The relationship in the Championship is a lot less clear. The correlation is a lot less defined than in the Premier League, however, the winners of the league in each season tends to be one of the top spenders. In the entire period the winners of the English second tier only spent below £20 million on two occasions, and on only one occasion, West Brom in 2007/08, did any winning team avoid making a loss. This raises the question of whether these successful teams would have achieved this under stricter financial restraints; a question that we are likely to see answered over the next decade of football under such conditions. The average correlation for the period was 0.451. Clearly the relationship is nowhere near that of the Premier League, however, there is still empirical evidence to suggest that money plays a pivotal role in determining success.
League 1
The English third
tier, League 1, is similar to the Championship.
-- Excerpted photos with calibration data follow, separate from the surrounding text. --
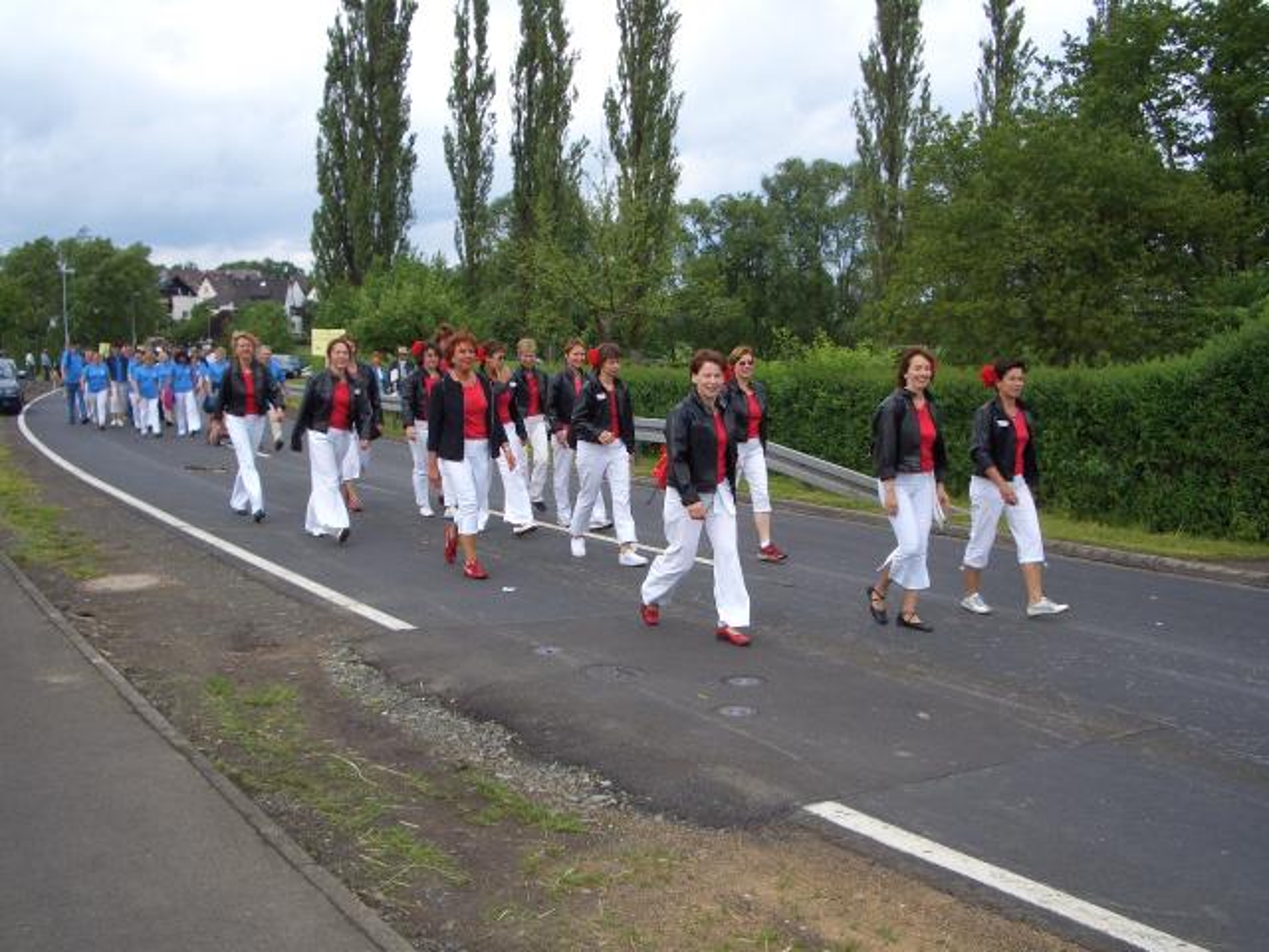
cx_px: 634
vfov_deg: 40.7
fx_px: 1283
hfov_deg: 52.6
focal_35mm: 35
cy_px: 476
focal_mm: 5.8
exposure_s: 1/500
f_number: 4.3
The correlation is a lot less
significant than the Premier League, yet the data shows a slight upward
inflection towards the top of the league. Average linear correlation is 0.499,
so again there is a case for the importance of spending for success.
Part 2 – Causality
Correlation
≠ Causation
Correlation and Causation is not the
same thing. If one variable causes another then they are almost certainly
correlated, but just because two variables are correlated does not mean that
one necessarily causes the other.
It is difficult to claim solely from
correlation analysis that spending is the key driver of performance, and unlike
correlation, causality is extremely difficult to establish using statistics.
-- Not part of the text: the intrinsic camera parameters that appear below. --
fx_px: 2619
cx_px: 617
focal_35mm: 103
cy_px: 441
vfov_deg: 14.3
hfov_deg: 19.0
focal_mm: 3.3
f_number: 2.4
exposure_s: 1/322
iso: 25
However, it would take a brave individual to argue that money is not a critical
factor in determining long-term success.
Spending is the most plausible
determinant of performance if we accept the critical
assumption that talent drives performance and that more talent costs more
money. If we accept that there is a link between talent and performance, and
that better players cost more money to buy (transfer fee) and to maintain
(wages), it seems irrefutable that the amount of money a club spends is going
to significantly shape performance.
The outcome is, unsurprisingly,
almost identical to that between Spending and Performance. This is because
wages make up the bulk of every clubs annual outgoings. It is increasingly rare
for a club to spend less than 50% of their revenue on wages. Despite the lack
of robust scientific control studies it seems appropriate to call the
correlation between Spending and Performance a causal relationship.
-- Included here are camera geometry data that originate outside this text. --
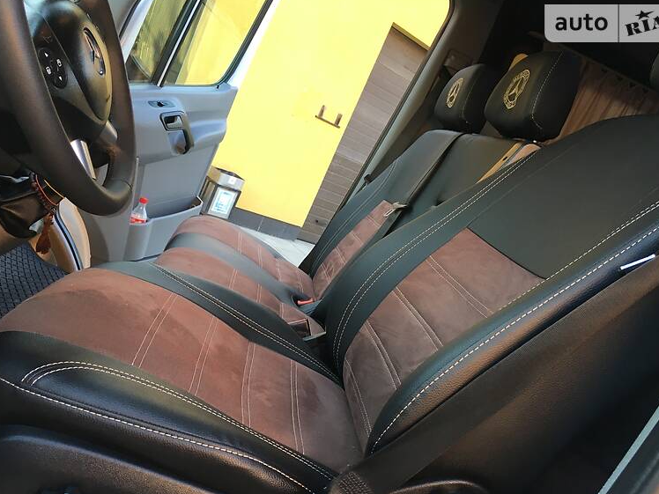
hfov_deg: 58.4
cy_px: 258
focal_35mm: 31
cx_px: 332
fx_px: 590
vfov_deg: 45.4
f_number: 2.2
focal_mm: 4.2
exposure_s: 1/33
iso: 25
If it really is the European Commission’s
mandate to prevent the abuse of a dominant position, then to allow, and even
support UEFA’s FFP regulations is nonsensical.
Conclusion
In previous articles I have argued
that competition is critical to the long-term health of the game. This is
fundamentally due to the fact that football, like any other professional sport,
requires fans that spend money on ‘the product’ i.e. watching games (at the
ground, on T.V.) and buying merchandise. In turn, media coverage grows with fan
interest, whilst worldwide interest grows with the increased media attention.
The amount of money television companies are willing to pay for the rights to
show games also increases with a rise in interested spectators e.g. there is a
reason the Premier League has a much higher total T.V. deal than La Liga.
Competition is key!
Under Financial Fair Play spending
is likely to become synonymous with revenue for the vast majority, meaning
performance will be somewhat restrained and predictable. The idea that FFP will
secure a more viable future for the game is delusional. In the short-term the
clubs making losses will inevitably spend less, and their performance is likely
to suffer for it. In the long-term teams in dominant financial positions will
be able to consolidate their sporting positions at the top with an ever-increasing
gap that will be impossible to traverse (see my previous article discussing
Sass http://journaloffootball.blogspot.co.uk/2012/10/normal-0-part3-why-ffp-is-end-of.html).
Predictability will ultimately destroy consumer interest in football; perhaps
not for every supporter, but the global nature of the modern game means that,
financially at least, the majority of clubs will be worse off under FFP.